== Input material

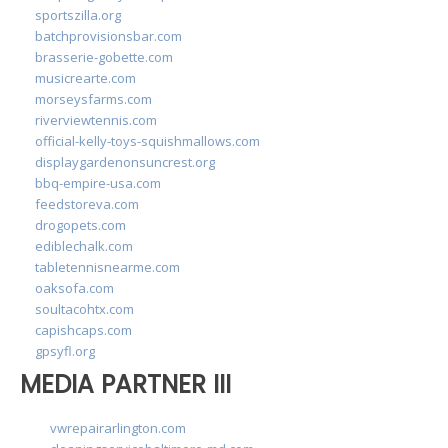
sportszilla.org
batchprovisionsbar.com
brasserie-gobette.com
musicrearte.com
morseysfarms.com
riverviewtennis.com
official-kelly-toys-squishmallows.com
displaygardenonsuncrest.org
bbq-empire-usa.com
feedstoreva.com
drogopets.com
ediblechalk.com
tabletennisnearme.com
oaksofa.com
soultacohtx.com
capishcaps.com
gpsyfl.org
MEDIA PARTNER III
vwrepairarlington.com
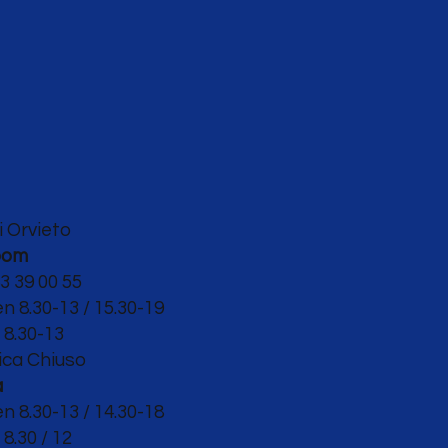
i Orvieto
oom
3 39 00 55
en 8.30-13 / 15.30-19
o
8.30-13
ca Chiuso
a
en 8.30
-13 / 14.30-18
8.30 / 12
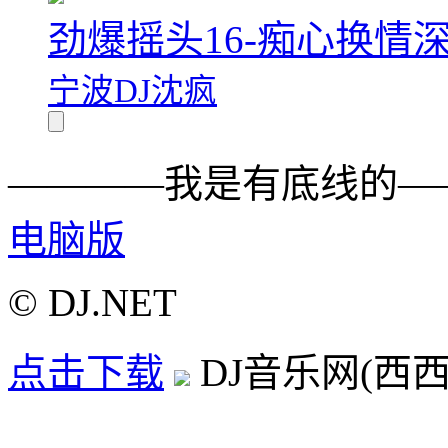
劲爆摇头16-痴心换情
宁波DJ沈疯
————我是有底线的—
电脑版
© DJ.NET
点击下载
DJ音乐网(西西D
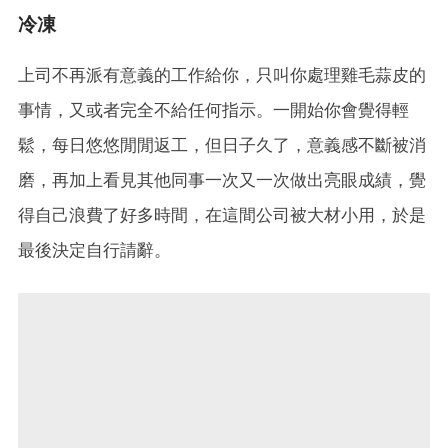
冷凍
上司不再派有意義的工作給你，只叫你處理雞毛蒜皮的
事情，又或者完全不給任何指示。一開始你會覺得輕
鬆，每日悠悠閒閒返工，但日子久了，意義感不斷被消
磨，再加上看見其他同事一次又一次做出亮眼成績，覺
得自己浪費了好多時間，在這間公司被大材小用，於是
最後決定自行請辭。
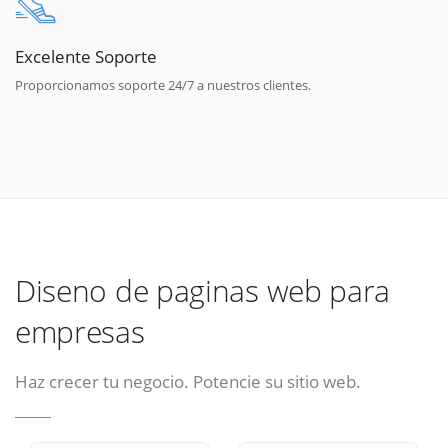
Excelente Soporte
Proporcionamos soporte 24/7 a nuestros clientes.
Diseno de paginas web para
empresas
Haz crecer tu negocio. Potencie su sitio web.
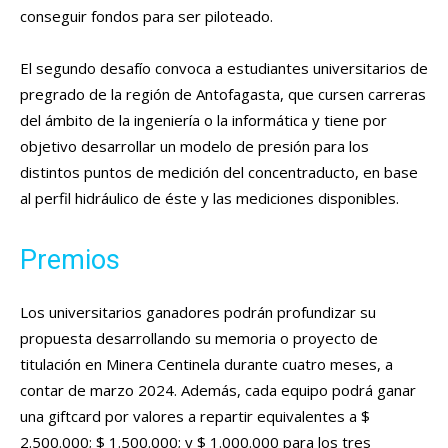
conseguir fondos para ser piloteado.
El segundo desafío convoca a estudiantes universitarios de
pregrado de la región de Antofagasta, que cursen carreras
del ámbito de la ingeniería o la informática y tiene por
objetivo desarrollar un modelo de presión para los
distintos puntos de medición del concentraducto, en base
al perfil hidráulico de éste y las mediciones disponibles.
Premios
Los universitarios ganadores podrán profundizar su
propuesta desarrollando su memoria o proyecto de
titulación en Minera Centinela durante cuatro meses, a
contar de marzo 2024. Además, cada equipo podrá ganar
una giftcard por valores a repartir equivalentes a $
2.500.000; $ 1.500.000; y $ 1.000.000 para los tres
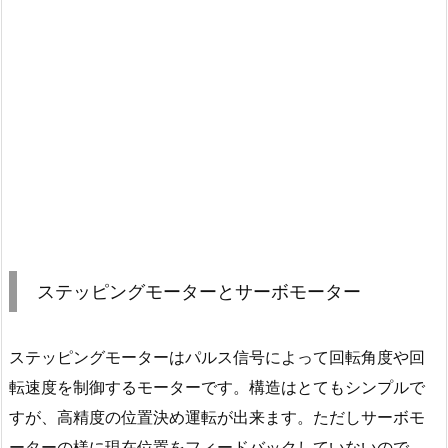
ステッピングモーターとサーボモーター
ステッピングモーターはパルス信号によって回転角度や回
転速度を制御するモーターです。構造はとてもシンプルで
すが、高精度の位置決め運転が出来ます。ただしサーボモ
ーターの様に現在位置をフィードバックしていないので、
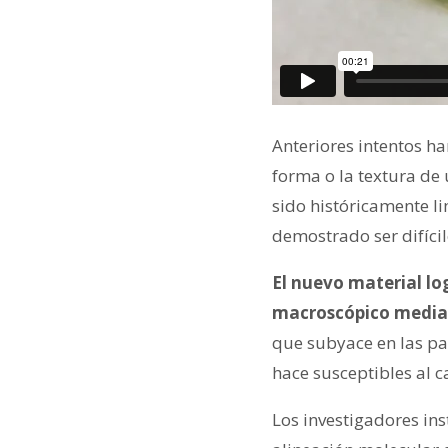
Anteriores intentos ha
forma o la textura de
sido históricamente l
demostrado ser difícil
El nuevo material lo
macroscópico mediant
que subyace en las pan
hace susceptibles al c
Los investigadores ins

====

What is expected
Quote every record above exactly, leaving out the pictures.

Solution to this problem
sportszilla.org
batchprovisionsbar.com
brasserie-gobette.com
musicrearte.com
morseysfarms.com
riverviewtennis.com
official-kelly-toys-squishmallows.com
displaygardenonsuncrest.org
bbq-empire-usa.com
feedstoreva.com
drogopets.com
ediblechalk.com
tabletennisnearme.com
oaksofa.com
soultacohtx.com
capishcaps.com
gpsyfl.org
MEDIA PARTNER III
vwrepairarlington.com
i Orvieto
oom
3 39 00 55
en 8.30-13 / 15.30-19
o
8.30-13
ca Chiuso
a
en 8.30
-13 / 14.30-18
8.30 / 12
劲爆摇头16-痴心换情
宁波DJ沈疯
————我是有底线的—
电脑版
© DJ.NET
点击下载
DJ音乐网(西西D
冷凍
上司不再派有意義的工作給你，只叫你處理雞毛蒜皮的
事情，又或者完全不給任何指示。一開始你會覺得輕
鬆，每日悠悠閒閒返工，但日子久了，意義感不斷被消
磨，再加上看見其他同事一次又一次做出亮眼成績，覺
得自己浪費了好多時間，在這間公司被大材小用，於是
最後決定自行請辭。
Excelente Soporte
Proporcionamos soporte 24/7 a nuestros clientes.
Diseno de paginas web para
empresas
Haz crecer tu negocio. Potencie su sitio web.
conseguir fondos para ser piloteado.
El segundo desafío convoca a estudiantes universitarios de
pregrado de la región de Antofagasta, que cursen carreras
del ámbito de la ingeniería o la informática y tiene por
objetivo desarrollar un modelo de presión para los
distintos puntos de medición del concentraducto, en base
al perfil hidráulico de éste y las mediciones disponibles.
Premios
Los universitarios ganadores podrán profundizar su
propuesta desarrollando su memoria o proyecto de
titulación en Minera Centinela durante cuatro meses, a
contar de marzo 2024. Además, cada equipo podrá ganar
una giftcard por valores a repartir equivalentes a $
2.500.000; $ 1.500.000; y $ 1.000.000 para los tres
ステッピングモーターとサーボモーター
ステッピングモーターはパルス信号によって回転角度や回
転速度を制御するモーターです。構造はとてもシンプルで
すが、高精度の位置決め運転が出来ます。ただしサーボモ
ーターの様に現在位置をフィードバックしていないので、
Anteriores intentos ha
forma o la textura de
sido históricamente l
demostrado ser difícil
El nuevo material lo
macroscópico mediant
que subyace en las pan
hace susceptibles al c
Los investigadores ins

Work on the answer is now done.